* _Extracted material_

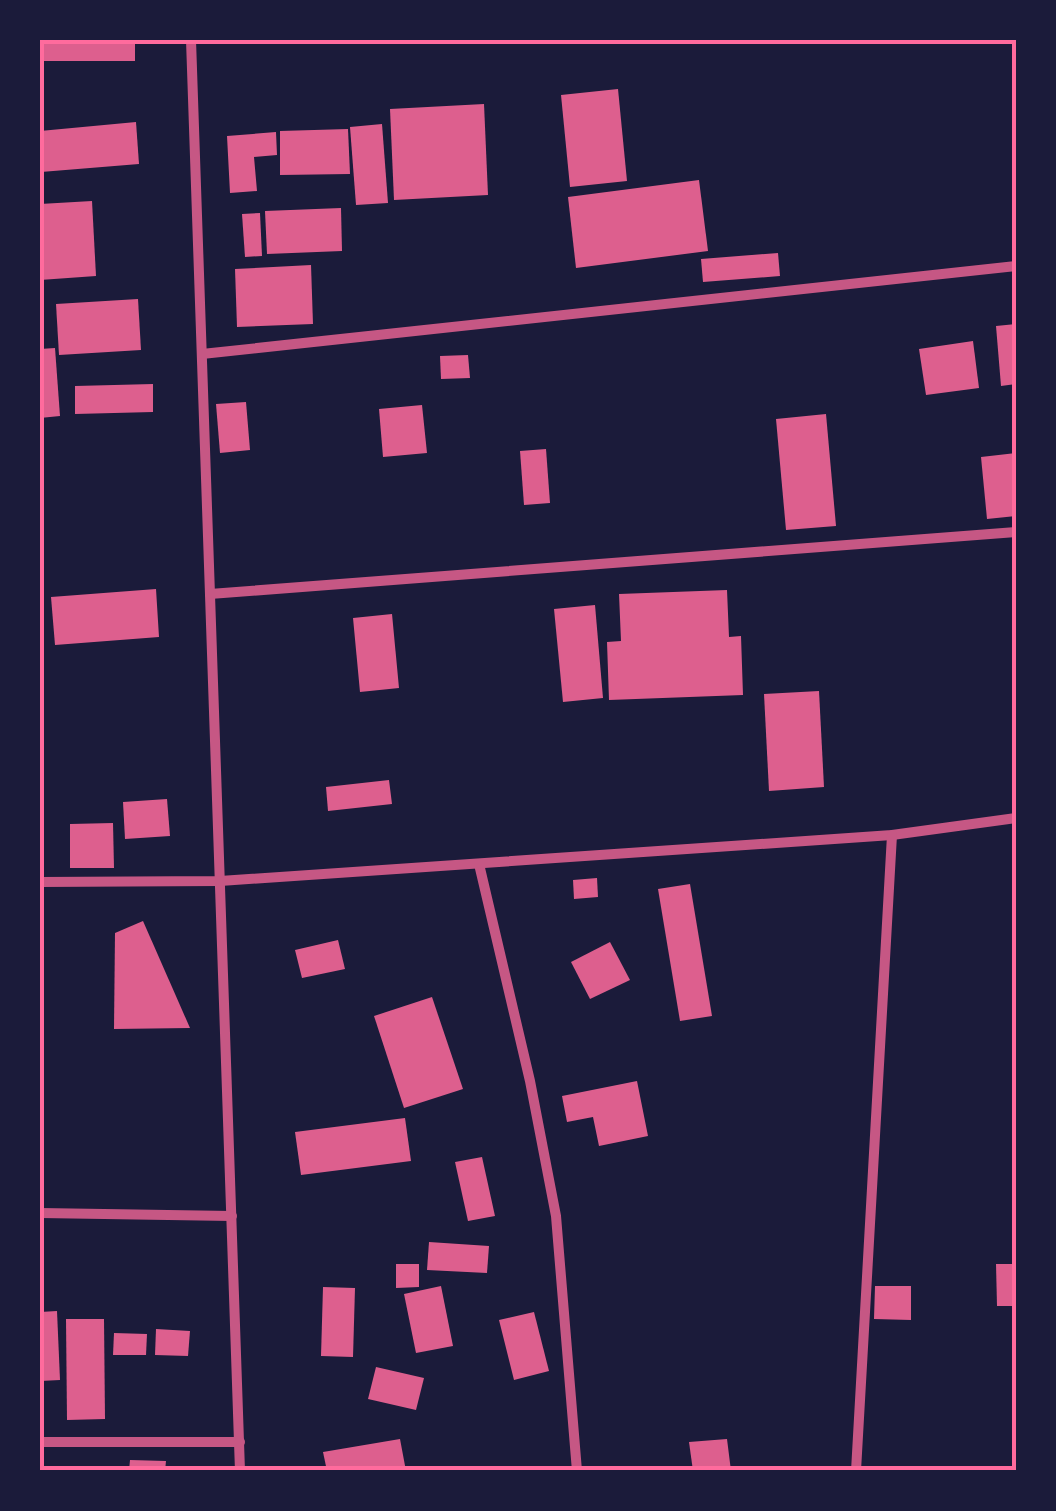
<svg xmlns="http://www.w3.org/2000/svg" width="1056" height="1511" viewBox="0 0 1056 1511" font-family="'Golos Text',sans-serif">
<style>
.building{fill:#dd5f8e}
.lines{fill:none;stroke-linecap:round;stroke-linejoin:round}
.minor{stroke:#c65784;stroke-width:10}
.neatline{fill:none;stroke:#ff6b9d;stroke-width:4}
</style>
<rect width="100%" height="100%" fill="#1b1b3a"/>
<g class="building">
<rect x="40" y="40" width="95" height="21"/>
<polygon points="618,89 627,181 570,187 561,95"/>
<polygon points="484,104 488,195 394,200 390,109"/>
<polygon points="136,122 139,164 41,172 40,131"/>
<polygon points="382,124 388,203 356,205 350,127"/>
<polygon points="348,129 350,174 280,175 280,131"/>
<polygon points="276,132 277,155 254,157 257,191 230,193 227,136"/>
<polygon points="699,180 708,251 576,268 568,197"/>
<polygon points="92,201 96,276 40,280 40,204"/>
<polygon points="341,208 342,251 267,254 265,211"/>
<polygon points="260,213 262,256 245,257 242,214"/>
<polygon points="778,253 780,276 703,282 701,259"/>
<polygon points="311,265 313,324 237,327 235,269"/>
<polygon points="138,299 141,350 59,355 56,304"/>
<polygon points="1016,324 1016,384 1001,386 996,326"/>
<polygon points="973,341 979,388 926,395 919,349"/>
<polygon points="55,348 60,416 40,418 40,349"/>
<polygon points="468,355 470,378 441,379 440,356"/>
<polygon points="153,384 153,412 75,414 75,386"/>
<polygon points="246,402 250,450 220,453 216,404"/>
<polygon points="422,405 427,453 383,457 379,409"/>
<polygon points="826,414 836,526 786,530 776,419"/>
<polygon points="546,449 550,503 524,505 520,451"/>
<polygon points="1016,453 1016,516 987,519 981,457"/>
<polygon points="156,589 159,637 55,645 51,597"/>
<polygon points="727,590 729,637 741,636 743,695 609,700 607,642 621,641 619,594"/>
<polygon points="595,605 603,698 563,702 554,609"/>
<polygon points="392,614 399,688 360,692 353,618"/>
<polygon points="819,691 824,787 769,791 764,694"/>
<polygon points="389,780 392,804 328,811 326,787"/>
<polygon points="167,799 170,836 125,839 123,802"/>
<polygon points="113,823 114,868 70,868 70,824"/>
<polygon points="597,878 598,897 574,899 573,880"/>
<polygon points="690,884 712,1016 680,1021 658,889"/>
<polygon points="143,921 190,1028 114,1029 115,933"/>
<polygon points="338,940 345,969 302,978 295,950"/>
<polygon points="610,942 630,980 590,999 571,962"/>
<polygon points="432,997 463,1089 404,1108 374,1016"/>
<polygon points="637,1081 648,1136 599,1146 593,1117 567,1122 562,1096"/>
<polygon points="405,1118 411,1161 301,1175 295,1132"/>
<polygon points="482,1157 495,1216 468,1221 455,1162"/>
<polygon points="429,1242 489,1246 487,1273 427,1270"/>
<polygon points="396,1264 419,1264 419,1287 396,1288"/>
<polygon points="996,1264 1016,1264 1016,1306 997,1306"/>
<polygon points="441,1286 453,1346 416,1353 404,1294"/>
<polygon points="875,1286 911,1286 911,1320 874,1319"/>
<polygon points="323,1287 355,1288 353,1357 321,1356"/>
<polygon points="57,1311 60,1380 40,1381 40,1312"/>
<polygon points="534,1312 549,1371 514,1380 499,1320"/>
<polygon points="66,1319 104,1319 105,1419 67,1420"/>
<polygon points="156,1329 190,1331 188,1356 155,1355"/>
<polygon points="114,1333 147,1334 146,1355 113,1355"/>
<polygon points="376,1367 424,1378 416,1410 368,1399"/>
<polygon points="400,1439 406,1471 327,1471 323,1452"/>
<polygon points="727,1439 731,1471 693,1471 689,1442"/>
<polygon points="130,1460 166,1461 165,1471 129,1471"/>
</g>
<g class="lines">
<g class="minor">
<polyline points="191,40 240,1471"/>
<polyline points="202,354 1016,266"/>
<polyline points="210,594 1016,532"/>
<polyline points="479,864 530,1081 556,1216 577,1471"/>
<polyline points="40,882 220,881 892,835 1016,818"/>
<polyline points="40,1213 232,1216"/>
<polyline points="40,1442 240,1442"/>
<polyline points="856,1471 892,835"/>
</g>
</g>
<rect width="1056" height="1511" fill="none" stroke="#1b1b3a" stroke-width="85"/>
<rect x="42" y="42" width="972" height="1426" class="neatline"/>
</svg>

* _Task instructions_
This exercise calls for a verbatim output of the entries, pictures omitted.

* _Your response_
<svg xmlns="http://www.w3.org/2000/svg" width="1056" height="1511" viewBox="0 0 1056 1511" font-family="'Golos Text',sans-serif">
<style>
.building{fill:#dd5f8e}
.lines{fill:none;stroke-linecap:round;stroke-linejoin:round}
.minor{stroke:#c65784;stroke-width:10}
.neatline{fill:none;stroke:#ff6b9d;stroke-width:4}
</style>
<rect width="100%" height="100%" fill="#1b1b3a"/>
<g class="building">
<rect x="40" y="40" width="95" height="21"/>
<polygon points="618,89 627,181 570,187 561,95"/>
<polygon points="484,104 488,195 394,200 390,109"/>
<polygon points="136,122 139,164 41,172 40,131"/>
<polygon points="382,124 388,203 356,205 350,127"/>
<polygon points="348,129 350,174 280,175 280,131"/>
<polygon points="276,132 277,155 254,157 257,191 230,193 227,136"/>
<polygon points="699,180 708,251 576,268 568,197"/>
<polygon points="92,201 96,276 40,280 40,204"/>
<polygon points="341,208 342,251 267,254 265,211"/>
<polygon points="260,213 262,256 245,257 242,214"/>
<polygon points="778,253 780,276 703,282 701,259"/>
<polygon points="311,265 313,324 237,327 235,269"/>
<polygon points="138,299 141,350 59,355 56,304"/>
<polygon points="1016,324 1016,384 1001,386 996,326"/>
<polygon points="973,341 979,388 926,395 919,349"/>
<polygon points="55,348 60,416 40,418 40,349"/>
<polygon points="468,355 470,378 441,379 440,356"/>
<polygon points="153,384 153,412 75,414 75,386"/>
<polygon points="246,402 250,450 220,453 216,404"/>
<polygon points="422,405 427,453 383,457 379,409"/>
<polygon points="826,414 836,526 786,530 776,419"/>
<polygon points="546,449 550,503 524,505 520,451"/>
<polygon points="1016,453 1016,516 987,519 981,457"/>
<polygon points="156,589 159,637 55,645 51,597"/>
<polygon points="727,590 729,637 741,636 743,695 609,700 607,642 621,641 619,594"/>
<polygon points="595,605 603,698 563,702 554,609"/>
<polygon points="392,614 399,688 360,692 353,618"/>
<polygon points="819,691 824,787 769,791 764,694"/>
<polygon points="389,780 392,804 328,811 326,787"/>
<polygon points="167,799 170,836 125,839 123,802"/>
<polygon points="113,823 114,868 70,868 70,824"/>
<polygon points="597,878 598,897 574,899 573,880"/>
<polygon points="690,884 712,1016 680,1021 658,889"/>
<polygon points="143,921 190,1028 114,1029 115,933"/>
<polygon points="338,940 345,969 302,978 295,950"/>
<polygon points="610,942 630,980 590,999 571,962"/>
<polygon points="432,997 463,1089 404,1108 374,1016"/>
<polygon points="637,1081 648,1136 599,1146 593,1117 567,1122 562,1096"/>
<polygon points="405,1118 411,1161 301,1175 295,1132"/>
<polygon points="482,1157 495,1216 468,1221 455,1162"/>
<polygon points="429,1242 489,1246 487,1273 427,1270"/>
<polygon points="396,1264 419,1264 419,1287 396,1288"/>
<polygon points="996,1264 1016,1264 1016,1306 997,1306"/>
<polygon points="441,1286 453,1346 416,1353 404,1294"/>
<polygon points="875,1286 911,1286 911,1320 874,1319"/>
<polygon points="323,1287 355,1288 353,1357 321,1356"/>
<polygon points="57,1311 60,1380 40,1381 40,1312"/>
<polygon points="534,1312 549,1371 514,1380 499,1320"/>
<polygon points="66,1319 104,1319 105,1419 67,1420"/>
<polygon points="156,1329 190,1331 188,1356 155,1355"/>
<polygon points="114,1333 147,1334 146,1355 113,1355"/>
<polygon points="376,1367 424,1378 416,1410 368,1399"/>
<polygon points="400,1439 406,1471 327,1471 323,1452"/>
<polygon points="727,1439 731,1471 693,1471 689,1442"/>
<polygon points="130,1460 166,1461 165,1471 129,1471"/>
</g>
<g class="lines">
<g class="minor">
<polyline points="191,40 240,1471"/>
<polyline points="202,354 1016,266"/>
<polyline points="210,594 1016,532"/>
<polyline points="479,864 530,1081 556,1216 577,1471"/>
<polyline points="40,882 220,881 892,835 1016,818"/>
<polyline points="40,1213 232,1216"/>
<polyline points="40,1442 240,1442"/>
<polyline points="856,1471 892,835"/>
</g>
</g>
<rect width="1056" height="1511" fill="none" stroke="#1b1b3a" stroke-width="85"/>
<rect x="42" y="42" width="972" height="1426" class="neatline"/>
</svg>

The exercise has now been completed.